Lundi 24 janvier 2022
•••SOUVENIRS•••
L’écologiste attend avec un reste d’espoir que la lenteur pachydermique des états et collectivités
aboutisse un jour à un résultat effectif. C’est long.
en 1973, dans la Gueule Ouverte
Août 1973… Le numéro 10 de La Gueule Ouverte porte cette couverture prémonitoire. Un an après, le Citoyen du Monde René Dumont se présentait aux présidentielles comme premier candidat écologiste.
45 ans plus tard, le combat engagé dans ces années 1970 est perdu. L’écologie a eu beau se construire, s’organiser et tenter d’investir la vie politique, la violence industrielle a eu raison de l’anti-consumérisme, comme l’urbanisation a eu raison du communautarisme qui a longtemps prévalu dans les civilisations. Quand au monde politique lui-même, seule l’urgence le motive réellement.
Bien sûr, la résistance s’est organisée, l’écologie est devenue une préoccupation citoyenne, omniprésente au quotidien, recyclage, tri sélectif et soins au petit dernier, allergique à à peu près tout.
Seulement voilà, la conscience et l’action à l’échelle individuelle n’ont toujours que peu d’impact, comme en témoignent l’évolution des chiffres et globalement celle du mode de vie que nous subissons sans vraiment l’avoir choisi.
Aujourd’hui, dans ce monde urbain qui prédomine désormais à l’échelle de la planète, chacun son électroménager, sa voiture, son téléphone, son ordinateur… Ceux qui ont tout cela ne pourraient plus s’en passer et ceux qui ne l’ont pas le ressentent – à juste titre – comme une injustice.

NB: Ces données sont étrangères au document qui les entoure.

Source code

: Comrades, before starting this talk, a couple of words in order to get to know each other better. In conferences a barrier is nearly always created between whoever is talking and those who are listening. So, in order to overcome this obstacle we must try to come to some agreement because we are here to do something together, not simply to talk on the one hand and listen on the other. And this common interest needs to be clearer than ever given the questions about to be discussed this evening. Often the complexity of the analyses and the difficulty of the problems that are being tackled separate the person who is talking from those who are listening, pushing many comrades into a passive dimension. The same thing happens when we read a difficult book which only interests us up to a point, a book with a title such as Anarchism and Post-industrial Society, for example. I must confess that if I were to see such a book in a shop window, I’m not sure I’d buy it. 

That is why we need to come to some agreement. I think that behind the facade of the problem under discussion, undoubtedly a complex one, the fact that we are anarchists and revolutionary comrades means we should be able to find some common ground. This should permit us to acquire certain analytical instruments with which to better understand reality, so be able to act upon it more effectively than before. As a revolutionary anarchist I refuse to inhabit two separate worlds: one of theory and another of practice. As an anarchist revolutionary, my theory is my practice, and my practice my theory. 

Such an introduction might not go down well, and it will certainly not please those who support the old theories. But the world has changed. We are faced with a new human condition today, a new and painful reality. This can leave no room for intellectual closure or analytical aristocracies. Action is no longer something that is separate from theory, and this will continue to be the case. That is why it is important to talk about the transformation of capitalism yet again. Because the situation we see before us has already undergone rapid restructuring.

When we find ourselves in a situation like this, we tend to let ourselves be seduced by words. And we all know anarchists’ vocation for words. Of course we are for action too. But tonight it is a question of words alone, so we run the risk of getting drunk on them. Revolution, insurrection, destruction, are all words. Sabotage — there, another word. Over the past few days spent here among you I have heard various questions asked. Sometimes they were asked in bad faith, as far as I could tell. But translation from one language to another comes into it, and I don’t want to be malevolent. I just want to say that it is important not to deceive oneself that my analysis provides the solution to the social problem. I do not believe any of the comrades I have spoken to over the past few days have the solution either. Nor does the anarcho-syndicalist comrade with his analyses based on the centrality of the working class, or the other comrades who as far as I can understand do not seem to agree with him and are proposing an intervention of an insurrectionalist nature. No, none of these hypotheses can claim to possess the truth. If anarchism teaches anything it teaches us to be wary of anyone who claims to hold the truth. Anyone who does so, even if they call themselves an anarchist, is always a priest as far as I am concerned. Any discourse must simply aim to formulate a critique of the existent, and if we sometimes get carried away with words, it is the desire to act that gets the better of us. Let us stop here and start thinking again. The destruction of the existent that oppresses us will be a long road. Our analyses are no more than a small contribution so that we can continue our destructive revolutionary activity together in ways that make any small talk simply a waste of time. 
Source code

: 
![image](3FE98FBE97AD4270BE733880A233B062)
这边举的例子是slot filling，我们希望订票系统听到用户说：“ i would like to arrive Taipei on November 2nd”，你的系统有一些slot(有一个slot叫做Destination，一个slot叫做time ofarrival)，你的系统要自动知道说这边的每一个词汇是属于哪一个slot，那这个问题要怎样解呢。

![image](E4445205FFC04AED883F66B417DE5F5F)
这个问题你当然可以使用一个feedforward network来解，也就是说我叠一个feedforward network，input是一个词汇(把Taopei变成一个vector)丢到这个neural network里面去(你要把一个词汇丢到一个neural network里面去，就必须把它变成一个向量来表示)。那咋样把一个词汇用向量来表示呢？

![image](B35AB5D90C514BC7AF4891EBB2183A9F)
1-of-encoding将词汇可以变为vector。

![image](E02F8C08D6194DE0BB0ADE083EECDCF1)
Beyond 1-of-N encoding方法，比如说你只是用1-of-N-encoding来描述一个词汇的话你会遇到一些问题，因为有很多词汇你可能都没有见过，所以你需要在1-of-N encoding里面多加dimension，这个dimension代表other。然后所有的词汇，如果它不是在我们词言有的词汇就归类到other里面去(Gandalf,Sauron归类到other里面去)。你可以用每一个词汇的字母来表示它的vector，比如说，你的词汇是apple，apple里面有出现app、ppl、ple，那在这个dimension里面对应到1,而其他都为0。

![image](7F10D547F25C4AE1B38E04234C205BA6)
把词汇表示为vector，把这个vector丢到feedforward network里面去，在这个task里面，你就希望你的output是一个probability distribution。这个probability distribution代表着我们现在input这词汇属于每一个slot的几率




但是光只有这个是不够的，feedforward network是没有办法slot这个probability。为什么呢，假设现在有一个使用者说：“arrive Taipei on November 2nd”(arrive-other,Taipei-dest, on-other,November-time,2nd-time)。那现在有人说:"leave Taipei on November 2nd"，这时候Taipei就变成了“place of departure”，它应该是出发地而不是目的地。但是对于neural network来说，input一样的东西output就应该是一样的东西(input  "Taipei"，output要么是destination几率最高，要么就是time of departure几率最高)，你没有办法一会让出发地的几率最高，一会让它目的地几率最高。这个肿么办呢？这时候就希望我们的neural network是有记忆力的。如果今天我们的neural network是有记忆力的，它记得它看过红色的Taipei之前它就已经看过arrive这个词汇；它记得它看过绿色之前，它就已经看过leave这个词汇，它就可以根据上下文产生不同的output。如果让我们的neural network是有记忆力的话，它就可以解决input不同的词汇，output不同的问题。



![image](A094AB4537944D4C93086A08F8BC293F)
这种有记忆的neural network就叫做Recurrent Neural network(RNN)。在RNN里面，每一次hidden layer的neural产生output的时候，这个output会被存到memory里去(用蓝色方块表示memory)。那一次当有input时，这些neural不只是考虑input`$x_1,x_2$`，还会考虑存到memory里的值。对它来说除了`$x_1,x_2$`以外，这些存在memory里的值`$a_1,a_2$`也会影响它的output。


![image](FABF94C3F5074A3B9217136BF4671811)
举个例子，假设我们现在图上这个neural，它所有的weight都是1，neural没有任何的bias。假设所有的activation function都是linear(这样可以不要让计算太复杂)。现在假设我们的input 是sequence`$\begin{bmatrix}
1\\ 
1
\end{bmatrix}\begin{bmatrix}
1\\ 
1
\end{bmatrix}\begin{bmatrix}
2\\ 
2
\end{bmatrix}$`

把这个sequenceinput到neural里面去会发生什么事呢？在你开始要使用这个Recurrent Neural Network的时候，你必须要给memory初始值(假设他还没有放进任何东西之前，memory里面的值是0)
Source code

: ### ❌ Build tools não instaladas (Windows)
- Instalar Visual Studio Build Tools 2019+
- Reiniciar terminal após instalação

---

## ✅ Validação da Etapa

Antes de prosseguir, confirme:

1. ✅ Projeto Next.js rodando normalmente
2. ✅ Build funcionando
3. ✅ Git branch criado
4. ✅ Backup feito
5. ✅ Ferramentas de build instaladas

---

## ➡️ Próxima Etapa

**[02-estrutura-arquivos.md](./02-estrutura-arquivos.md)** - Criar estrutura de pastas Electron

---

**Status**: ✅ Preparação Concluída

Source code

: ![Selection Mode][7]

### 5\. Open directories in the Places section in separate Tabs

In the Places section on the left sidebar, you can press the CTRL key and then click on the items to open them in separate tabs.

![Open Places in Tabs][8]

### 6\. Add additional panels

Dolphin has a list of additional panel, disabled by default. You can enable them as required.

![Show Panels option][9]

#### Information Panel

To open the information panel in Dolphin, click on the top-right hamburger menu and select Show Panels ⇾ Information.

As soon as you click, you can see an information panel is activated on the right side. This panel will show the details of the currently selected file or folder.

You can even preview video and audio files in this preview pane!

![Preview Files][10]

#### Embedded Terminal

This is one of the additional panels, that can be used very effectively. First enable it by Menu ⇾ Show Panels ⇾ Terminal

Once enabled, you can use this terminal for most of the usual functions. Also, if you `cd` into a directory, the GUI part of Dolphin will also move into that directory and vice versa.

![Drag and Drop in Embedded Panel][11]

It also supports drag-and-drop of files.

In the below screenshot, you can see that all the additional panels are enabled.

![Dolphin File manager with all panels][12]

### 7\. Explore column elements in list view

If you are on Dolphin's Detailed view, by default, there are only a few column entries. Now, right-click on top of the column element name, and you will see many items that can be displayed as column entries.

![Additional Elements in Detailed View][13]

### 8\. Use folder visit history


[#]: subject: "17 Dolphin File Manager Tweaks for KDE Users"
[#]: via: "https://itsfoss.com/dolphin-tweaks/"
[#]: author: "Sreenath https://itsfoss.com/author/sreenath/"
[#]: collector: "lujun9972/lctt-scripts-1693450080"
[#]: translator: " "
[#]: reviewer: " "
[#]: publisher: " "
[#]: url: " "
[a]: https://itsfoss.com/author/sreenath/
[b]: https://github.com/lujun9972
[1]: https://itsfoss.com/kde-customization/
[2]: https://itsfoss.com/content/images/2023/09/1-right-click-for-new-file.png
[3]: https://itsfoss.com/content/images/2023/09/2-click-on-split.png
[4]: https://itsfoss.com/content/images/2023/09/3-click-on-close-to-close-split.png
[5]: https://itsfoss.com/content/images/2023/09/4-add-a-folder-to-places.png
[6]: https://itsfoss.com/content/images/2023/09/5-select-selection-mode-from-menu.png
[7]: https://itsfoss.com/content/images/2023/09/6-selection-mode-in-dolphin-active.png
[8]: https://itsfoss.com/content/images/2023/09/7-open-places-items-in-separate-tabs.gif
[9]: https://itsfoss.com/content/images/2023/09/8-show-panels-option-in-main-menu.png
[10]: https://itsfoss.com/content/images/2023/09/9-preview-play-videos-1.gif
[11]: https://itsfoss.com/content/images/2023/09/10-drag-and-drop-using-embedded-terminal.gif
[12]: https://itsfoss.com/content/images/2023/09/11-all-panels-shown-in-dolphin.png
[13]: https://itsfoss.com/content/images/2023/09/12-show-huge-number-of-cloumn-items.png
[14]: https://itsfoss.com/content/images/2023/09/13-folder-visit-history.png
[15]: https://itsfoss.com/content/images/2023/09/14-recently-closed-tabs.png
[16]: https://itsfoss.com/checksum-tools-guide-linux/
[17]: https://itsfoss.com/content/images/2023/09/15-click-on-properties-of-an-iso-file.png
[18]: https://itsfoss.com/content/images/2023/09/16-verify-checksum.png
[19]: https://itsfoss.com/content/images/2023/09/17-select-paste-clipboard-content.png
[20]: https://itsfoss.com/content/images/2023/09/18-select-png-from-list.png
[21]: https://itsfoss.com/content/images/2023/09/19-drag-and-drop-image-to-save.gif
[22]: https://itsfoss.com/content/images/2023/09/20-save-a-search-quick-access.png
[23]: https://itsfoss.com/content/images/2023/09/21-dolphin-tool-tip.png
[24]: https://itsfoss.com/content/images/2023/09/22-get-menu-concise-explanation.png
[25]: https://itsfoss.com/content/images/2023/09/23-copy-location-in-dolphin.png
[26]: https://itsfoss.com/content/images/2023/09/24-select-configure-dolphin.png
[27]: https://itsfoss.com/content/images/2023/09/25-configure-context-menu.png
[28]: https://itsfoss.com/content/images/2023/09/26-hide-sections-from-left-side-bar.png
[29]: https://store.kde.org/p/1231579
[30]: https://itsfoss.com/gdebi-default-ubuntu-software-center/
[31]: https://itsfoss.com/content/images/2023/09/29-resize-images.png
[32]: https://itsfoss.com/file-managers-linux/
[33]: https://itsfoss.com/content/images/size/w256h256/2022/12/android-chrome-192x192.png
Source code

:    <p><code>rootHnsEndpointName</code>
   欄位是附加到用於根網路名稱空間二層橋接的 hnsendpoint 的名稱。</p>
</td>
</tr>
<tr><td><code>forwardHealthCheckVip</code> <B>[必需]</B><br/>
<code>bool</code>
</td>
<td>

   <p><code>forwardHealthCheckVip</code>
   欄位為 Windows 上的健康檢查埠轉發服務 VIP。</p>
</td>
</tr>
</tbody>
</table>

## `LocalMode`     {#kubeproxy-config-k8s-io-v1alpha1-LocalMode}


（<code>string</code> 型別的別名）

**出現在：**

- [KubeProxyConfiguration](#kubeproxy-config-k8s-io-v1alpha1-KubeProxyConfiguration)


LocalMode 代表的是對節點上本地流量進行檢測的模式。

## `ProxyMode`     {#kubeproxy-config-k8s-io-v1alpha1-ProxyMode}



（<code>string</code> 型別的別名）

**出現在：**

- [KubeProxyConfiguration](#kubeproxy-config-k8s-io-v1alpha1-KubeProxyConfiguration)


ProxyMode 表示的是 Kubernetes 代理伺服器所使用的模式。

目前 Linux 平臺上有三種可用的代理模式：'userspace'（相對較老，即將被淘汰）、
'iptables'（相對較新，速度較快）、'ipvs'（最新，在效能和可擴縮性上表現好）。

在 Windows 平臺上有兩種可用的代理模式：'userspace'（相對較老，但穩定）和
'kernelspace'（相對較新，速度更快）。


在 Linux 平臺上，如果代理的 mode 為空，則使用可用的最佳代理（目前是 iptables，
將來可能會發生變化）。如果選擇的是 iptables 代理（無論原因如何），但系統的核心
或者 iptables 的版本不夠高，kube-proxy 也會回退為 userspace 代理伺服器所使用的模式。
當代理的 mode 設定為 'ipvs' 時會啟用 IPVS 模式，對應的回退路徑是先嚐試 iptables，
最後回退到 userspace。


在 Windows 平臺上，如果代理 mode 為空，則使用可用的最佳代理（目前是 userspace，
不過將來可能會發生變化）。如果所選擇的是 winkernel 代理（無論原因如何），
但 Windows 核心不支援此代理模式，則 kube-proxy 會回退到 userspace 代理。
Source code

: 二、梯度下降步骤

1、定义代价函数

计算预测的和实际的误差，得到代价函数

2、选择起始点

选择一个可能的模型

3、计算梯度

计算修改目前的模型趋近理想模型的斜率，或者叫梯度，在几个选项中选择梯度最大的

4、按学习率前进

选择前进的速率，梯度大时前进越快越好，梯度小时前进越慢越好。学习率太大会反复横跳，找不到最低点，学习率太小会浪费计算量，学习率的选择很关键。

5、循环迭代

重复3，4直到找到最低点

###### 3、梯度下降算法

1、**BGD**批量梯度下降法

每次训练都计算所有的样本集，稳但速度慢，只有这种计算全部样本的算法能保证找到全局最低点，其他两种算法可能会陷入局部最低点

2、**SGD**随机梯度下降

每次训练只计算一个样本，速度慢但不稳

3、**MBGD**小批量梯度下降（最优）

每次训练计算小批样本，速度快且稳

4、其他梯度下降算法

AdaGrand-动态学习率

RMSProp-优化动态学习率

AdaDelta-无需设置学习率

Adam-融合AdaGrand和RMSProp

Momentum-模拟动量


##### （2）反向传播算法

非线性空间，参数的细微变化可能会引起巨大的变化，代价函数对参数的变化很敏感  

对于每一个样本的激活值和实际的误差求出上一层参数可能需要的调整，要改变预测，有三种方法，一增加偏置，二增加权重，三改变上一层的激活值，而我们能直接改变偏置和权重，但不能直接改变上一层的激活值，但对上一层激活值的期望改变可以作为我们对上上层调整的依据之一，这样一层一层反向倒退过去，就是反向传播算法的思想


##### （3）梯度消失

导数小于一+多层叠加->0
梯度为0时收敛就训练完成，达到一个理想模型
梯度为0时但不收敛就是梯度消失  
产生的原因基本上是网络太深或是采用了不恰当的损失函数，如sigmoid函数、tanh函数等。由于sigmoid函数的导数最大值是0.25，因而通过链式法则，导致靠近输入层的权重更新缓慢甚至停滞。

Si l’Europe et la France avec les Accords de Paris pour le Climat et l’Océan se sont placées au cœur de cette résistance, celle-ci est faible actuellement sur la carte mondiale.
L’écologiste convaincu, celui qui veut en faire plus, trouve peu d’issues hors le militantisme. C’est majoritairement, comme tout Européen moyen, un pollueur du reste du monde. Il s’éclaire et se chauffe grâce au nucléaire, porte des baskets en plastiques non recyclables et un jean qui a nécessité 10 000 litres d’eau à la fabrication. Il remplit chaque semaine ses poubelles d’emballages, d’objets non réparables et de déchets organiques perdus pour la nature. Il roule sur des routes et autoroutes qui contribuent à grande échelle à l’artificialisation des sols. Plus il s’informe, plus il oscille entre refus du système et sentiment d’aliénation.
L’écologiste attend avec un reste d’espoir que la lenteur pachydermique des états et collectivités aboutisse un jour à un résultat effectif. C’est long. En 2005, grand progrès, la Charte de l’Environnement intégrait l’écologie dans la Constitution en lui rappelant ses droits et devoirs, s’il était nécessaire… L’écologiste français fut ainsi moins seul : tout citoyen devenait concerné, comme dans d’autres pays de bonne volonté. En contrepartie, il gagnait le droit constitutionnel inédit de « vivre dans un environnement équilibré et respectueux de la santé ».
En 2018, dernier projet en date faisant suite à une myriade de Grenelle, commissions, accords et désaccords, apparut le projet d’un Pacte mondial de l’Environnement, pour des actions transversales et une harmonisation mondiale du droit de l’environnement. Peut-être qu’un jour, par exemple, le Portugal pourra en vertu de ce Pacte se retourner contre le gouvernement espagnol, qui ferme les yeux sur la pollution massive du Tage par des industriels et l’agriculture intensive… Enfin, s’il y a encore de l’eau dans le lit du Tage.
En attendant, la mer est seulement morte par endroits.